A chance encounter with CEO Margaret Heffernan in the George’s Street HQ of Dunnes Stores three years ago led to this week’s launch of Michael Mortell’s furniture debut for the Irish retail chain.
The range consists of five signature pieces – a cocktail/drinks cabinet, console table, room divider, coffee table and sideboard.
Made in Portugal in oak veneer and metal, they have an unmistakably cool modern look that draws from mid century modern aesthetics so much in vogue at the moment. Furniture from that period, the 1950s and 1960s that resonates today was spare and streamlined without excessive decoration or ornament often using new materials and colours.

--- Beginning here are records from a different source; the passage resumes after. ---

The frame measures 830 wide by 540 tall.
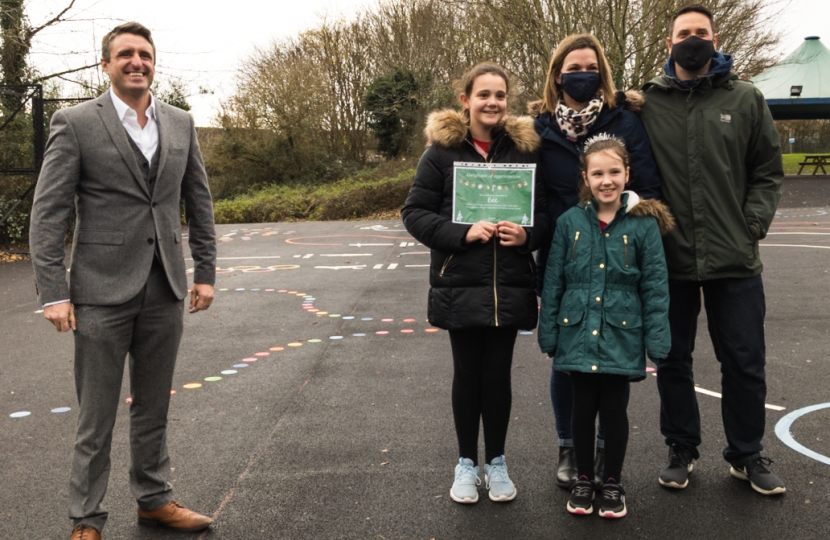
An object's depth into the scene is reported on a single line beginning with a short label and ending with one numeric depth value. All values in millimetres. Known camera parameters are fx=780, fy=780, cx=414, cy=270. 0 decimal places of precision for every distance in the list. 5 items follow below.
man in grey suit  2998
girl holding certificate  3412
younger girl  3295
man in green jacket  3477
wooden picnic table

“Cocktail cabinets from the 50s and 60s were the height of sophistication and today bars in the home have become popular again through the rise in home entertaining,” says Mortell.
Art deco speciality
No stranger to furniture since opening his first shop 10 years ago followed by his flagship in Francis Street in 2014, Mortell specialises in mid-century and art deco furniture and collectibles.
His first venture into creating his own pieces came when a Dublin couple who liked his style asked him to make them three pieces of furniture – a settee, a unit and a side table for their apartment which he decorated with zigzag motifs similar to ones he had seen on an art deco desk in the office of the celebrated French interior designer Andree Putnam, “so that became my signature to an extent both on my knitwear and bedlinen”, he says. In the new furniture range, the motif carries through on doors of the drinks cabinet and on the console table.

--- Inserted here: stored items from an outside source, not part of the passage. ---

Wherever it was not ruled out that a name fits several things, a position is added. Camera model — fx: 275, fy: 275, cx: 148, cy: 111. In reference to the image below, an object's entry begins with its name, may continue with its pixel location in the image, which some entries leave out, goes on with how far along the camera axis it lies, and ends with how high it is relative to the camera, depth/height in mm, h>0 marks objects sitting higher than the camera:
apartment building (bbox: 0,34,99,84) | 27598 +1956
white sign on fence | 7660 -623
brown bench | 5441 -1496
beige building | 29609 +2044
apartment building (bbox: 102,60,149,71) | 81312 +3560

“This has been very much a learning curve for me and I had to work with within certain limitations in regard to content and price. Dunnes has never done a range of furniture at this level,” he says.

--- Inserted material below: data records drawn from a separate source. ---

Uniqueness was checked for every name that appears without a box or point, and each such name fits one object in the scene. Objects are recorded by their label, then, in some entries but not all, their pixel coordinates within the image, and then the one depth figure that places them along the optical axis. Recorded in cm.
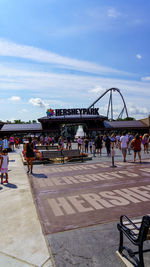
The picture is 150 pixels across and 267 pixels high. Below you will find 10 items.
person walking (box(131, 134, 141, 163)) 1331
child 908
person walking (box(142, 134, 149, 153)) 1837
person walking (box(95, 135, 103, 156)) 1747
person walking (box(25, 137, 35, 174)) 1095
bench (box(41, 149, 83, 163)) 1440
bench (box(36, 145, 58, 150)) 2154
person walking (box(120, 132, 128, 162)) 1384
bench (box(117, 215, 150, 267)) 291
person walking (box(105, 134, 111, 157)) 1792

Each item is designed to suit contemporary apartment living as well as older houses with spacious rooms. “The pieces are quite versatile and in materials – wood, ebonised steel – that are sympathetic to various interiors and are more accessible to people with slightly strained budgets.
In my shop I have very expensive consoles that cost thousands which many young couples can’t afford, so these are great pieces at these price points. I only buy (for my shop) because I like the pieces and I only design what I like,” he says.
Immersion
Popularly known for his stylish rainwear and his newly established womenswear collections for Dunnes – his latest autumn/winter collection goes on sale next week – Mortell bridges the gap between fashion and furniture with a certain ease, using references that encompass both.
He had the privilege of seeing the Yves St Laurent apartment in Paris before the famous auction of its contents in 2009 thanks to friends who were big world collectors and viewed everything in the auction which made a lasting impression.
He describes his furniture range as based on a decade of immersion in interior magazines and years of noticing locations in Vogue fashion features, "so this is a prêt a porter range of furniture similar to what I do in fashion and the interest in mid-century has seeped into it. It is the way I see design from my point of view."
The collection also includes cushions, throws, rugs, frames, lamps, vases and dressing gowns with prices starting at €12 for a frame up to €1,800 for the cocktail cabinet.